Comme Le360, le quotidien français Les Échos s’est livré au même petit calcul. Le résultat ne peut être qu’identique. «Sur un total de 5,63 millions de votes enregistrés, 5,32 millions ont voté pour Tebboune, a déclaré le président de l’autorité électorale, alors que le corps électoral algérien compte 24,5 millions de citoyens. Le taux de participation à cette élection est donc particulièrement faible tandis que l’ouverture des bureaux de vote a été prolongée de trois heures à certains endroits. A peine 20% des Algériens se seraient donc déplacés pour voter. Ce week-end, l’autorité électorale indiquait pourtant que le taux de participation atteignait 48%», lit-on. Mais c’est certainement (encore!) un complot franco-algébro-marocain.

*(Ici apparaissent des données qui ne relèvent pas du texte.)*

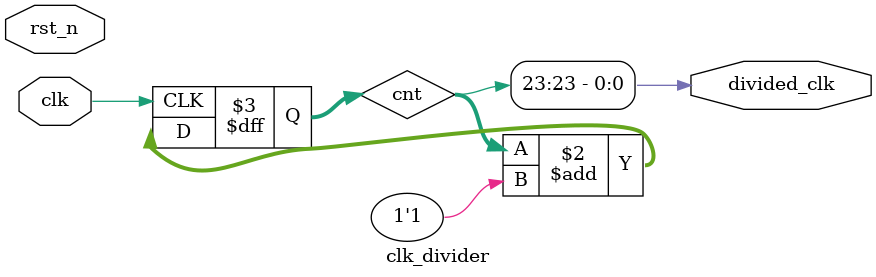
<source format=v>
module clk_divider
# (
    parameter w = 24
)
(
    input  clk,
    input  rst_n,
    output divided_clk
);

    reg [w - 1:0] cnt;

    always @ (posedge clk)
            cnt <= cnt + 1'b1;

    assign divided_clk = cnt [w - 1];

endmodule
 
</source>
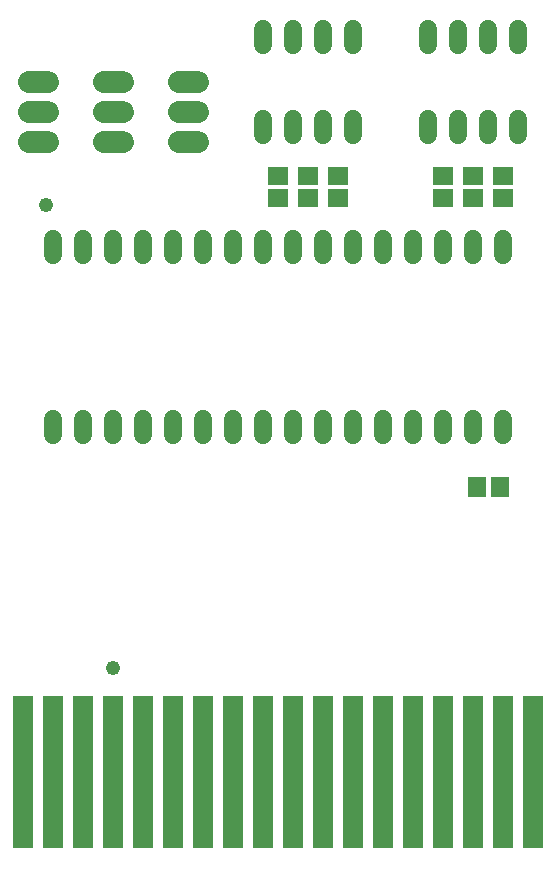
<source format=gbr>
G04 EAGLE Gerber RS-274X export*
G75*
%MOMM*%
%FSLAX34Y34*%
%LPD*%
%INSoldermask Top*%
%IPPOS*%
%AMOC8*
5,1,8,0,0,1.08239X$1,22.5*%
G01*
%ADD10R,1.727200X12.903200*%
%ADD11R,1.703200X1.503200*%
%ADD12C,1.524000*%
%ADD13R,1.503200X1.703200*%
%ADD14C,1.853200*%
%ADD15C,1.209600*%


D10*
X38100Y76200D03*
X63500Y76200D03*
X88900Y76200D03*
X114300Y76200D03*
X139700Y76200D03*
X165100Y76200D03*
X190500Y76200D03*
X215900Y76200D03*
X241300Y76200D03*
X266700Y76200D03*
X292100Y76200D03*
X317500Y76200D03*
X342900Y76200D03*
X368300Y76200D03*
X393700Y76200D03*
X419100Y76200D03*
X444500Y76200D03*
X469900Y76200D03*
D11*
X254000Y581000D03*
X254000Y562000D03*
X279400Y562000D03*
X279400Y581000D03*
D12*
X444500Y527304D02*
X444500Y514096D01*
X419100Y514096D02*
X419100Y527304D01*
X292100Y527304D02*
X292100Y514096D01*
X266700Y514096D02*
X266700Y527304D01*
X393700Y527304D02*
X393700Y514096D01*
X368300Y514096D02*
X368300Y527304D01*
X317500Y527304D02*
X317500Y514096D01*
X342900Y514096D02*
X342900Y527304D01*
X241300Y527304D02*
X241300Y514096D01*
X215900Y514096D02*
X215900Y527304D01*
X190500Y527304D02*
X190500Y514096D01*
X165100Y514096D02*
X165100Y527304D01*
X139700Y527304D02*
X139700Y514096D01*
X114300Y514096D02*
X114300Y527304D01*
X88900Y527304D02*
X88900Y514096D01*
X63500Y514096D02*
X63500Y527304D01*
X63500Y374904D02*
X63500Y361696D01*
X88900Y361696D02*
X88900Y374904D01*
X114300Y374904D02*
X114300Y361696D01*
X139700Y361696D02*
X139700Y374904D01*
X165100Y374904D02*
X165100Y361696D01*
X190500Y361696D02*
X190500Y374904D01*
X215900Y374904D02*
X215900Y361696D01*
X241300Y361696D02*
X241300Y374904D01*
X266700Y374904D02*
X266700Y361696D01*
X292100Y361696D02*
X292100Y374904D01*
X317500Y374904D02*
X317500Y361696D01*
X342900Y361696D02*
X342900Y374904D01*
X368300Y374904D02*
X368300Y361696D01*
X393700Y361696D02*
X393700Y374904D01*
X419100Y374904D02*
X419100Y361696D01*
X444500Y361696D02*
X444500Y374904D01*
D11*
X304800Y562000D03*
X304800Y581000D03*
D12*
X317500Y691896D02*
X317500Y705104D01*
X292100Y705104D02*
X292100Y691896D01*
X292100Y628904D02*
X292100Y615696D01*
X317500Y615696D02*
X317500Y628904D01*
X266700Y691896D02*
X266700Y705104D01*
X241300Y705104D02*
X241300Y691896D01*
X266700Y628904D02*
X266700Y615696D01*
X241300Y615696D02*
X241300Y628904D01*
D11*
X444500Y562000D03*
X444500Y581000D03*
D13*
X422300Y317500D03*
X441300Y317500D03*
D12*
X457200Y691896D02*
X457200Y705104D01*
X431800Y705104D02*
X431800Y691896D01*
X431800Y628904D02*
X431800Y615696D01*
X457200Y615696D02*
X457200Y628904D01*
X406400Y691896D02*
X406400Y705104D01*
X381000Y705104D02*
X381000Y691896D01*
X406400Y628904D02*
X406400Y615696D01*
X381000Y615696D02*
X381000Y628904D01*
D11*
X393700Y562000D03*
X393700Y581000D03*
X419100Y562000D03*
X419100Y581000D03*
D14*
X186050Y609600D02*
X169550Y609600D01*
X169550Y635000D02*
X186050Y635000D01*
X186050Y660400D02*
X169550Y660400D01*
X122550Y609600D02*
X106050Y609600D01*
X106050Y635000D02*
X122550Y635000D01*
X122550Y660400D02*
X106050Y660400D01*
X59050Y609600D02*
X42550Y609600D01*
X42550Y635000D02*
X59050Y635000D01*
X59050Y660400D02*
X42550Y660400D01*
D15*
X57150Y556260D03*
X113665Y164465D03*
M02*

</source>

Pour rappel, en décembre 2019, l’abstention avait battu des records, avec un taux de participation d’à peine 39,83% lors du premier scrutin que le régime d’Alger a offert à Tebboune avec 58% des suffrages, cela en plein Hirak anti-Système et alors que beaucoup de partis boycottaient le vote. Des chiffres là encore à prendre avec beaucoup (mais alors vraiment beaucoup) de pincettes.

Pour cette présidentielle, le régime voulait absolument un taux supérieur à celui de 2019. Paniqué, le régime a même prolongé d’une heure les horaires du vote pour trafiquer davantage le taux de participation. Mais rien n’y a fait. «Instruit par des expériences de fraudes massives, le peuple algérien a largement boudé les urnes ce samedi 7 septembre», commente Le Matin d’Algérie dans un article au titre évocateur: La parodie présidentielle. «A 10h, l’Anie annonçait un taux officiel de participation de 4,56%. A 13h, la même organisation révélait une participation à hauteur de 13%. Mystérieusement, ce taux est doublé à 17h. A peine croyable», résume la parution. Depuis, et jusqu’à l’annonce des résultats, c’est silence radio. Ou plutôt le naufrage.

Dans un communiqué rendu public samedi, avant même l’annonce des résultats de la mascarade présidentielle, Mohcine Belabbas, ancien président du parti du Rassemblement pour la culture et la démocratie (RCD), dénonçait un «désaveu cinglant et incontestable du régime en place». «Arrestations arbitraires, restrictions des libertés fondamentales, instrumentalisation de la justice, marginalisation des opposants: ces pratiques autoritaires n’ont fait qu’élargir le fossé entre un pouvoir rigide et une population désillusionnée. Cette stratégie coercitive, loin de stabiliser le pays, a accéléré la perte de légitimité des institutions et étouffé toute aspiration à un changement réel», lit-on.

Tout est de savoir de quelles annonces invraisemblables et de quelles fantastiques réalisations le nouvel-ancien président pourra encore se prévaloir. Les cinq prochaines années risquent de paraître bien longues à la population algérienne. Cinq nouvelles années où elle aura encore à endurer ad nauseam la sénilité tebbounesque, qui semble avoir dépassé le point de non-retour.